If you go to your job's page, and add "api" to the end of the URL, you'll get information on using the API.
http://yourjenkins/job/job_name/api
More information on using the Jenkins API:
https://wiki.jenkins-ci.org/display/JENKINS/Remote+access+API
If you're comfortable with digging through the Jenkins Java API, you could write a system Groovy script to get this data. The Job class is the place to start.
As stated on the /api page of your build (chapter "Accessing Progressive Console Output"), you can poll the console output with a GET request by calling <url-to-job>/lastBuild/logText/progressiveText.
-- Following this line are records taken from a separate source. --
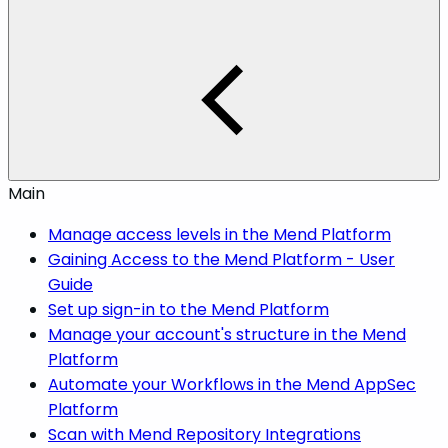
Main
Manage access levels in the Mend Platform
Gaining Access to the Mend Platform - User
Guide
Set up sign-in to the Mend Platform
Manage your account's structure in the Mend
Platform
Automate your Workflows in the Mend AppSec
Platform
Scan with Mend Repository Integrations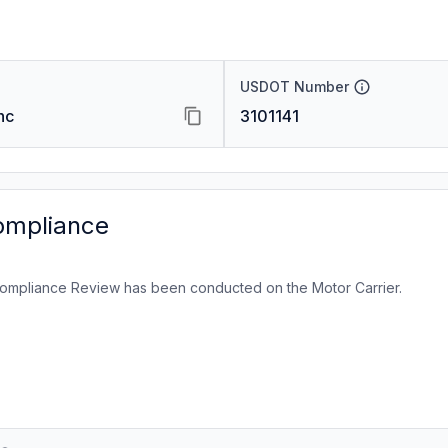
USDOT Number
nc
3101141
ompliance
ompliance Review has been conducted on the Motor Carrier.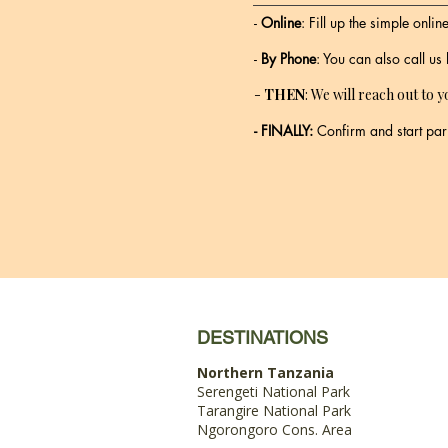
-
Online
: Fill up the simple onli
-
By Phone
: You can also call us
-
THEN
: We will reach out to y
- FINALLY:
Confirm and start par
DESTINATIONS
Northern Tanzania
Serengeti National Park
Tarangire National Park
Ngorongoro Cons. Area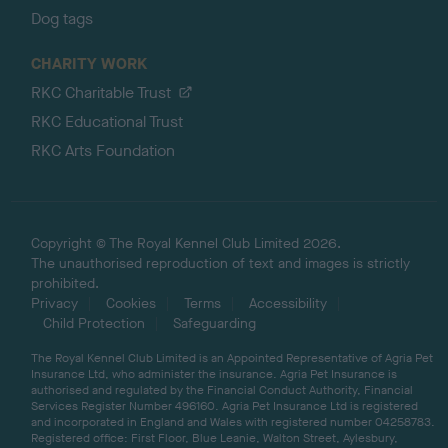
Dog tags
CHARITY WORK
RKC Charitable Trust
RKC Educational Trust
RKC Arts Foundation
Copyright © The Royal Kennel Club Limited 2026.
The unauthorised reproduction of text and images is strictly
prohibited.
Privacy
Cookies
Terms
Accessibility
Child Protection
Safeguarding
The Royal Kennel Club Limited is an Appointed Representative of Agria Pet
Insurance Ltd, who administer the insurance. Agria Pet Insurance is
authorised and regulated by the Financial Conduct Authority, Financial
Services Register Number 496160. Agria Pet Insurance Ltd is registered
and incorporated in England and Wales with registered number 04258783.
Registered office: First Floor, Blue Leanie, Walton Street, Aylesbury,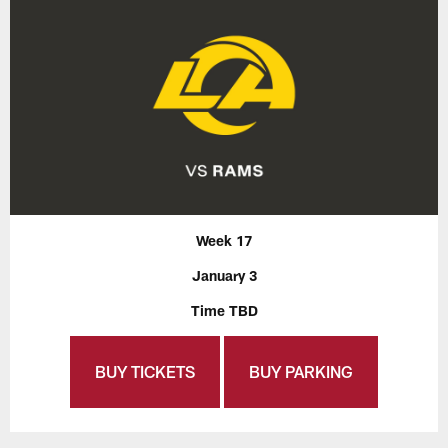
Week 17
January 3
Time TBD
BUY TICKETS
BUY PARKING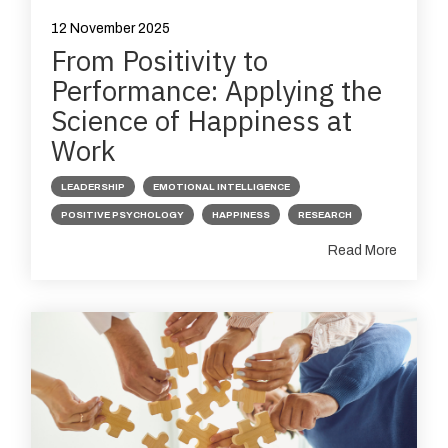
12 November 2025
From Positivity to
Performance: Applying the
Science of Happiness at
Work
LEADERSHIP
EMOTIONAL INTELLIGENCE
POSITIVE PSYCHOLOGY
HAPPINESS
RESEARCH
Read More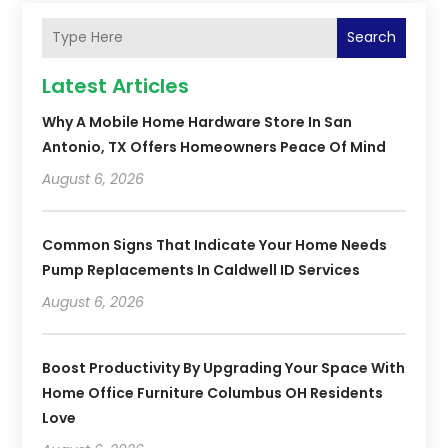
Search
Latest Articles
Why A Mobile Home Hardware Store In San
Antonio, TX Offers Homeowners Peace Of Mind
August 6, 2026
Common Signs That Indicate Your Home Needs
Pump Replacements In Caldwell ID Services
August 6, 2026
Boost Productivity By Upgrading Your Space With
Home Office Furniture Columbus OH Residents
Love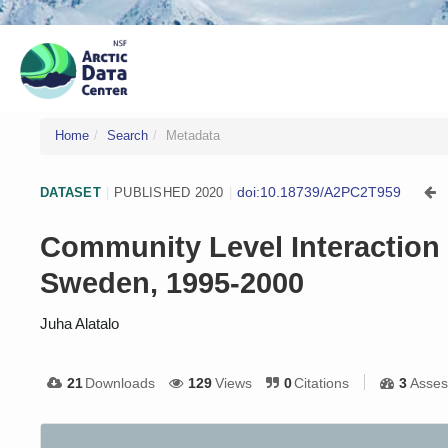
Home
Search
Metadata
doi:10.18739/A2PC2T959
DATASET
|
PUBLISHED 2020
|
Community Level Interaction 
Sweden, 1995-2000
Juha Alatalo
21
Downloads
129
Views
0
Citations
3
Asses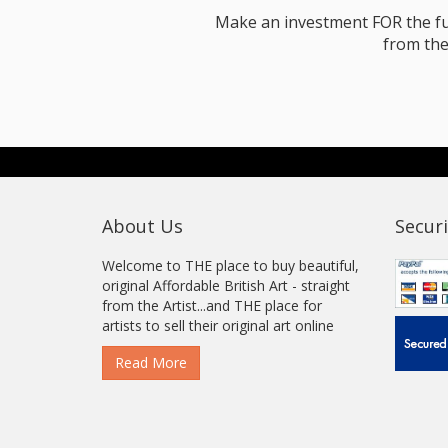
Make an investment FOR the futur
from the
About Us
Securi
Welcome to THE place to buy beautiful,
original Affordable British Art - straight
from the Artist...and THE place for
artists to sell their original art online
Read More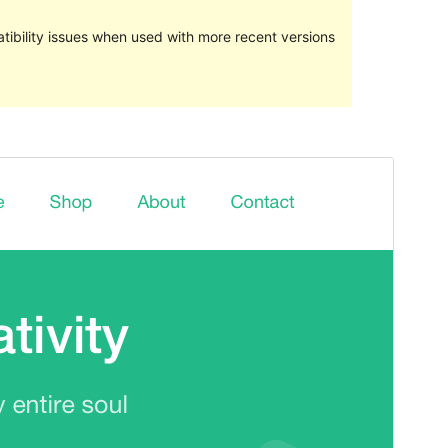
ibility issues when used with more recent versions
Preview
Download
Version
2.5.1
Last updated
March 13, 2021
Active installations
300+
WordPress version
5.3
PHP version
5.6
Theme homepage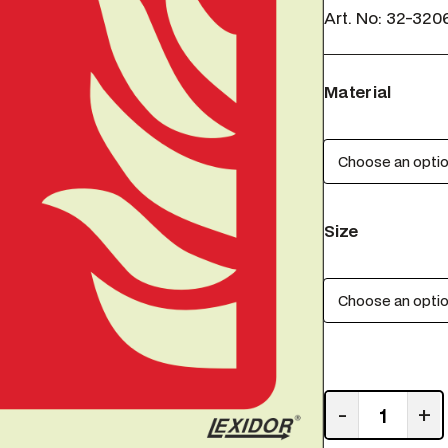
Art. No:
32-320
Material
Size
R
-
+
e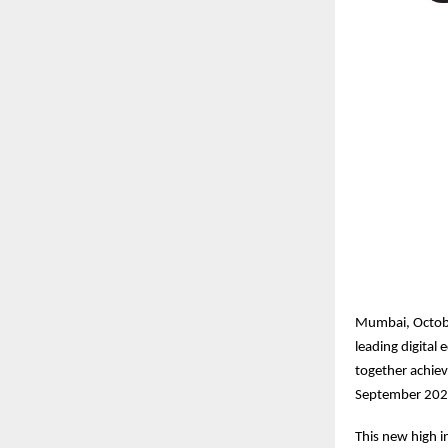
Mumbai, Octobe
leading digita
together achiev
September 202
This new high in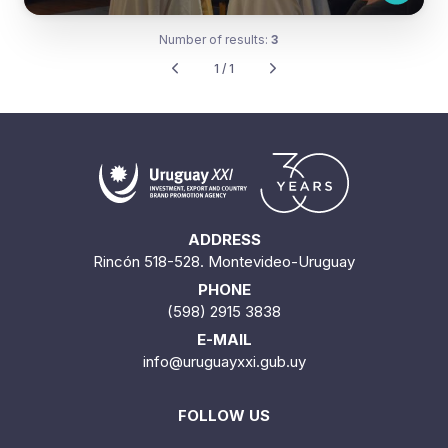
Number of results:
3
1 / 1
ADDRESS
Rincón 518-528. Montevideo-Uruguay
PHONE
(598) 2915 3838
E-MAIL
info@uruguayxxi.gub.uy
FOLLOW US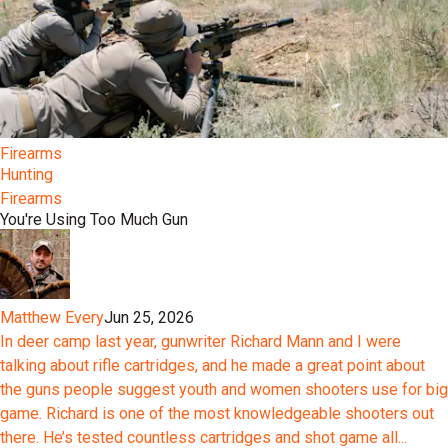
Firearms
Hunting
Firearms
You're Using Too Much Gun
Matthew Every
Jun 25, 2026
In deer camp last year, gunwriter Richard Mann and I were
talking about rifle cartridges, and he made a great point about
the guns people suggest youth and women shooters use for big
game. Richard is one of the most knowledgeable shooters out
there. He’s tested countless cartridges and shot game all...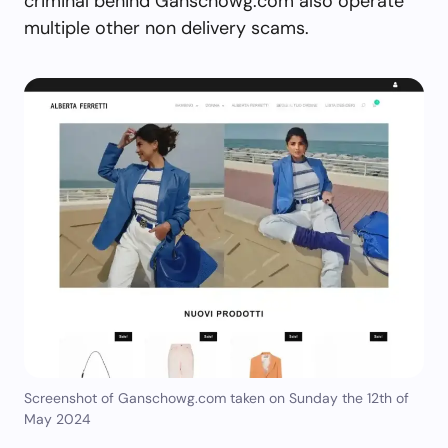
criminal behind Ganschowg.com also operate
multiple other non delivery scams.
Screenshot of Ganschowg.com taken on Sunday the 12th of
May 2024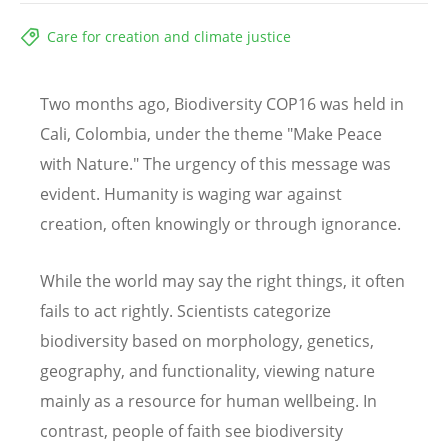
Care for creation and climate justice
Two months ago, Biodiversity COP16 was held in
Cali, Colombia, under the theme "Make Peace
with Nature." The urgency of this message was
evident. Humanity is waging war against
creation, often knowingly or through ignorance.
While the world may say the right things, it often
fails to act rightly. Scientists categorize
biodiversity based on morphology, genetics,
geography, and functionality, viewing nature
mainly as a resource for human wellbeing. In
contrast, people of faith see biodiversity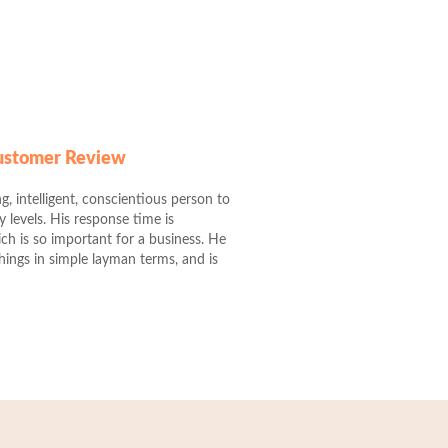
Customer Review
g, intelligent, conscientious person to
levels. His response time is
ch is so important for a business. He
 things in simple layman terms, and is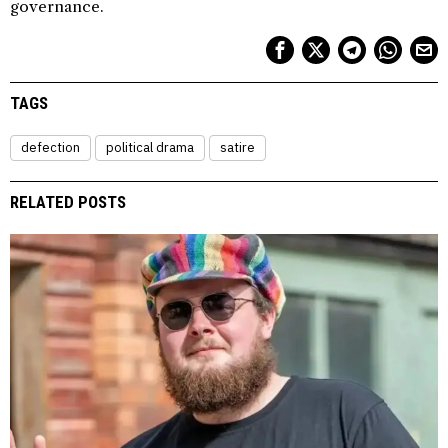
governance.
TAGS
defection
political drama
satire
RELATED POSTS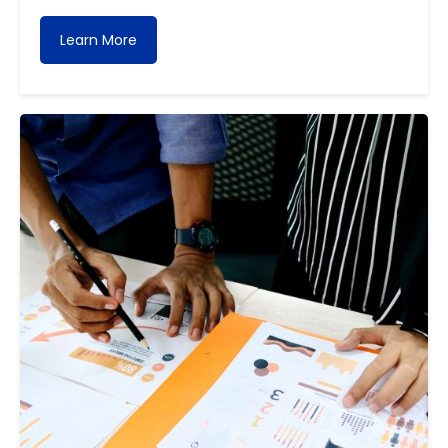
Learn More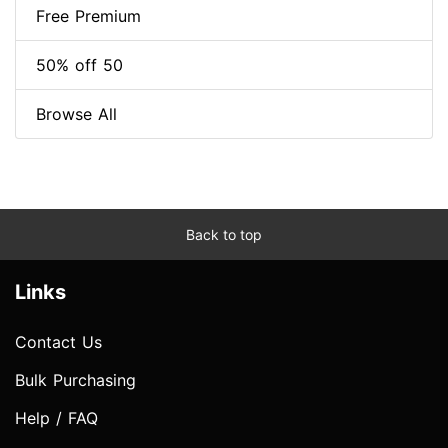
Free Premium
50% off 50
Browse All
Back to top
Links
Contact Us
Bulk Purchasing
Help / FAQ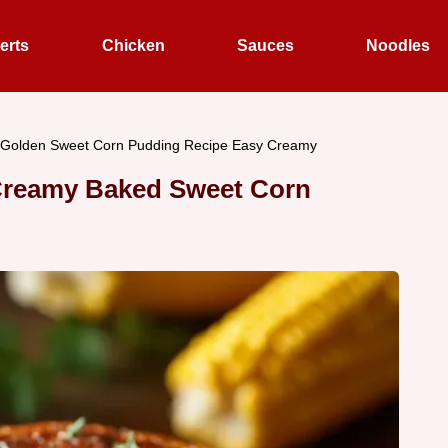
erts
Chicken
Sauces
Noodles
Golden Sweet Corn Pudding Recipe Easy Creamy
Creamy Baked Sweet Corn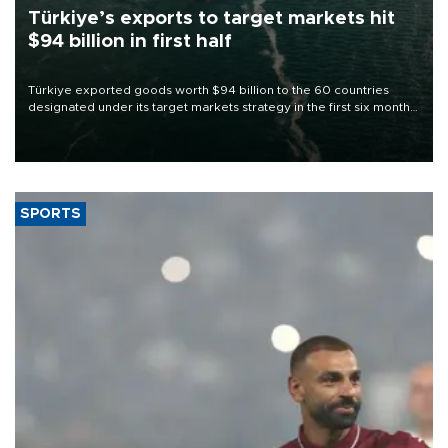
Türkiye’s exports to target markets hit
$94 billion in first half
Türkiye exported goods worth $94 billion to the 60 countries
designated under its target markets strategy in the first six months
of 2026, as part of efforts to diversify export destinations and
expand into new markets.
SPORTS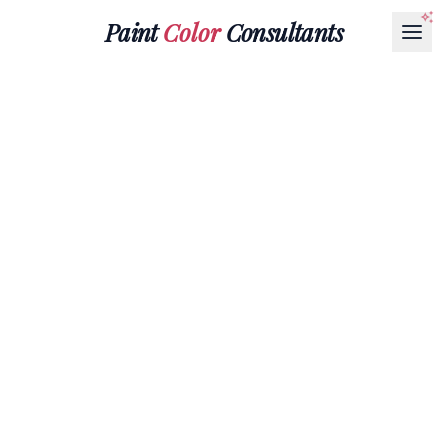
Paint
Color
Consultants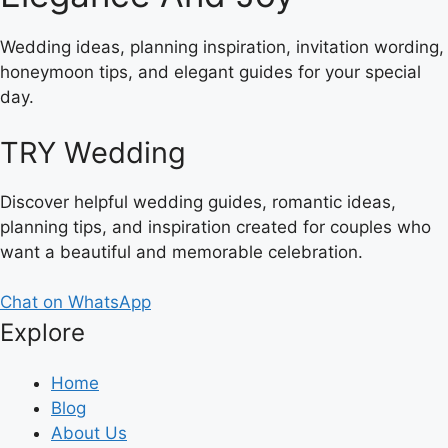
Wedding ideas, planning inspiration, invitation wording,
honeymoon tips, and elegant guides for your special
day.
TRY Wedding
Discover helpful wedding guides, romantic ideas,
planning tips, and inspiration created for couples who
want a beautiful and memorable celebration.
Chat on WhatsApp
Explore
Home
Blog
About Us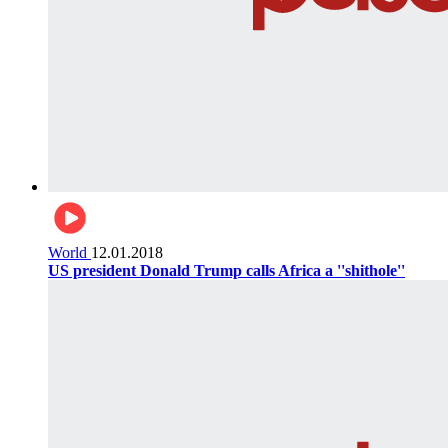
World
12.01.2018
US president Donald Trump calls Africa a ''shithole''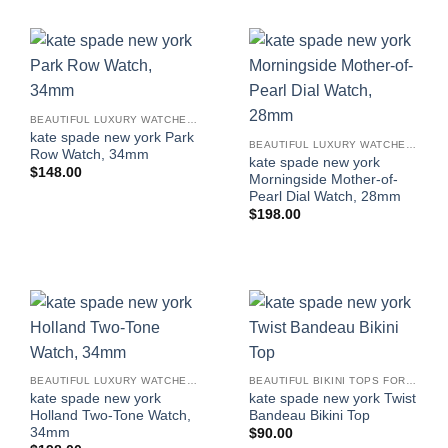
BEAUTIFUL LUXURY WATCHES FOR WOMEN
kate spade new york Park
BEAUTIFUL LUXURY WATCHES FOR WOMEN
Row Watch, 34mm
kate spade new york
$
148.00
Morningside Mother-of-
Pearl Dial Watch, 28mm
$
198.00
BEAUTIFUL LUXURY WATCHES FOR WOMEN
BEAUTIFUL BIKINI TOPS FOR WOMEN
kate spade new york
kate spade new york Twist
Holland Two-Tone Watch,
Bandeau Bikini Top
34mm
$
90.00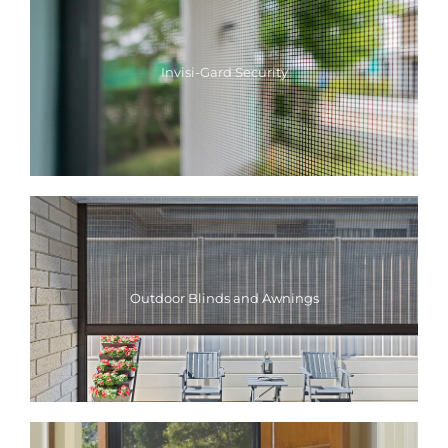
Invisi-Gard Security
Outdoor Blinds and Awnings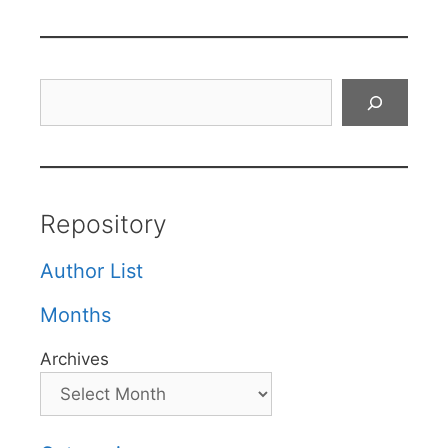
Search
Repository
Author List
Months
Archives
To quote the API doc:
If the response also contains the X-More-Data: true header, the server is indicating that the build is in progress
And there you go. You can test this behaviour by simply calling the respective URL in your browser and then inspecting the response headers with your browser's developer tools (usually accessed by pressing F12). In Firefox, the respective tab is called "network analysis" (assuming my translation is correct, my browser is not set to English). In Chrome, navigate to the "Network" tab.
This answer is based on Jenkins version 2.176.3.
It is also possible to look at the color attribute. I know it is not the wanted way. But maybe someone can make use of it.
get the overview xml via "/job/api/xml" and then check the color attribute for "anim".